=== EXERCISE BRIEF ===
Copy, from the data below, every line that has "Font" in it.

=== INFORMATION GIVEN ===
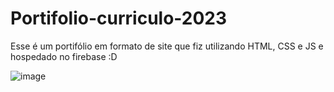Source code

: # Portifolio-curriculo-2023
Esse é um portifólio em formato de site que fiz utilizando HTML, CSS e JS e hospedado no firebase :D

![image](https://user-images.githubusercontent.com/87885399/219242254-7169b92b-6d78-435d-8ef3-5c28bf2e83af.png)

* * *

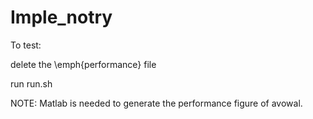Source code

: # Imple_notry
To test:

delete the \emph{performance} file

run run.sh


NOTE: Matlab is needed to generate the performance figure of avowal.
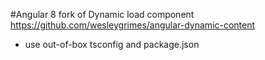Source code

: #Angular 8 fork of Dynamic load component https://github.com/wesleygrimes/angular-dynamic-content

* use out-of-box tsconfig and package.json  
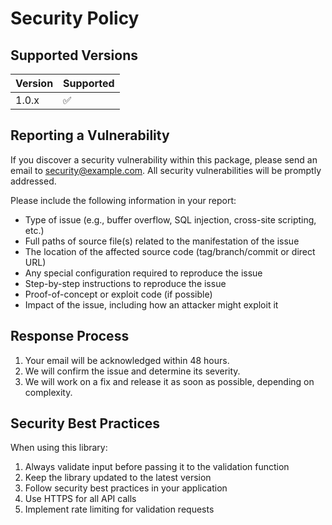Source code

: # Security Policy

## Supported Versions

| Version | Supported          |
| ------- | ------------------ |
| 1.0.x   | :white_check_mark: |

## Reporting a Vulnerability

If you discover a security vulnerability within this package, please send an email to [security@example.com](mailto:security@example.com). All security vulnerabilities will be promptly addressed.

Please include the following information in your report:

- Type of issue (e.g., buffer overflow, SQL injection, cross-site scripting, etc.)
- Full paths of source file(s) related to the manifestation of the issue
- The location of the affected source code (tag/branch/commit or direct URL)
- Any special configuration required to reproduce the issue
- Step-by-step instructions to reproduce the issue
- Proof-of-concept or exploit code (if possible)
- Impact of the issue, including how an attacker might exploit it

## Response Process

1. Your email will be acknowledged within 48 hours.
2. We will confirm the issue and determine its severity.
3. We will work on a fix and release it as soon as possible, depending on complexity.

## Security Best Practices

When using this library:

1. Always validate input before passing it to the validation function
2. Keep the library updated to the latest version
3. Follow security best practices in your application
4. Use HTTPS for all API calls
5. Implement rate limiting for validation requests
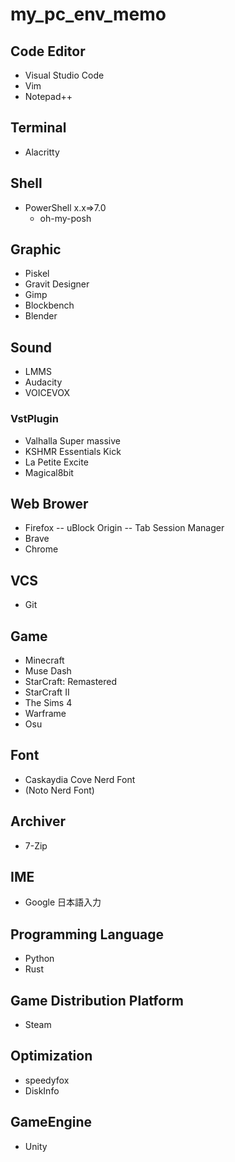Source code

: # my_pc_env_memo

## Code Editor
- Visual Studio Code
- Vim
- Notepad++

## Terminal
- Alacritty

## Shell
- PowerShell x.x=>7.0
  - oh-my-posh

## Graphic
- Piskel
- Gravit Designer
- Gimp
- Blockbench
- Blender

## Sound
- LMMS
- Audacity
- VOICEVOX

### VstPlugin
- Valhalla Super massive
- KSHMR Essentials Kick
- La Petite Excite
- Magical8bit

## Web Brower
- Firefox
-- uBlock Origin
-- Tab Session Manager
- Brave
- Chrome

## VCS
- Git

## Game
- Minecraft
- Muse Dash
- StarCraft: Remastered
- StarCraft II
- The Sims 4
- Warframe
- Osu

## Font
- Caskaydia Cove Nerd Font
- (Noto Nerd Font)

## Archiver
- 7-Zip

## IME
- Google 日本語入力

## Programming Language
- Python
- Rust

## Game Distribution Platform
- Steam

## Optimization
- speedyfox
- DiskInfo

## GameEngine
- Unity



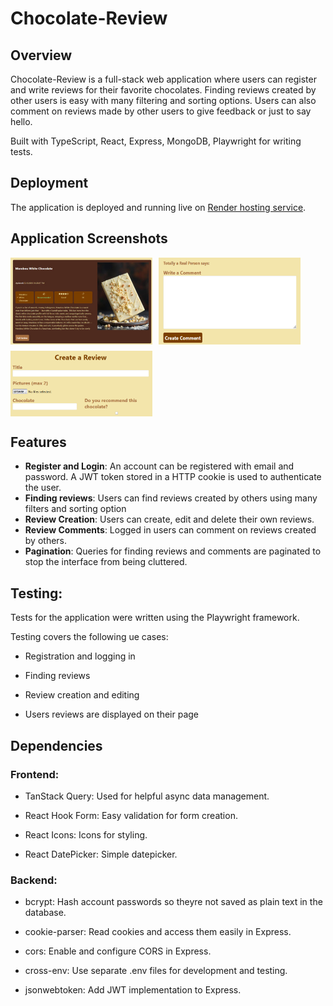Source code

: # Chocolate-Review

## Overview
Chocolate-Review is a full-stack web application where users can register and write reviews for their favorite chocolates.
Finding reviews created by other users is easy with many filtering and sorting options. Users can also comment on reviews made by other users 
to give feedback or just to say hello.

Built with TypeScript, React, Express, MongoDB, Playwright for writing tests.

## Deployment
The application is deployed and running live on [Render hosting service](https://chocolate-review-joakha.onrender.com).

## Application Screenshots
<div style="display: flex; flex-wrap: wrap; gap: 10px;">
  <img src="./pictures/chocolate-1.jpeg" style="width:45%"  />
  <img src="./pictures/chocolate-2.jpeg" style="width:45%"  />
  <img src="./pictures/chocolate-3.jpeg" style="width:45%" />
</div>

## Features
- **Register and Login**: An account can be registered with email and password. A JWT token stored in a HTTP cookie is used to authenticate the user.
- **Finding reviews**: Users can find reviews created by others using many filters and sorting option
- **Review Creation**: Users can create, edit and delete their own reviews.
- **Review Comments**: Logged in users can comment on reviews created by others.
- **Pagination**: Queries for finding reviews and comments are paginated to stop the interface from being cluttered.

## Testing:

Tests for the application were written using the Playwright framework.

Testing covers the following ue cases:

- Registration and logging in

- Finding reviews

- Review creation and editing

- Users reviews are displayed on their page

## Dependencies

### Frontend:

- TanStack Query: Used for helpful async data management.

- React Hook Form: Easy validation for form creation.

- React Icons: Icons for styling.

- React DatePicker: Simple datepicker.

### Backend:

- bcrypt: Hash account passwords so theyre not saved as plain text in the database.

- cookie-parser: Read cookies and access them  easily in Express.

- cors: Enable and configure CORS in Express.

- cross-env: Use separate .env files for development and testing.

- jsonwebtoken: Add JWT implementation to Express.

=== RESULT BELOW ===
## Font
- Caskaydia Cove Nerd Font
- (Noto Nerd Font)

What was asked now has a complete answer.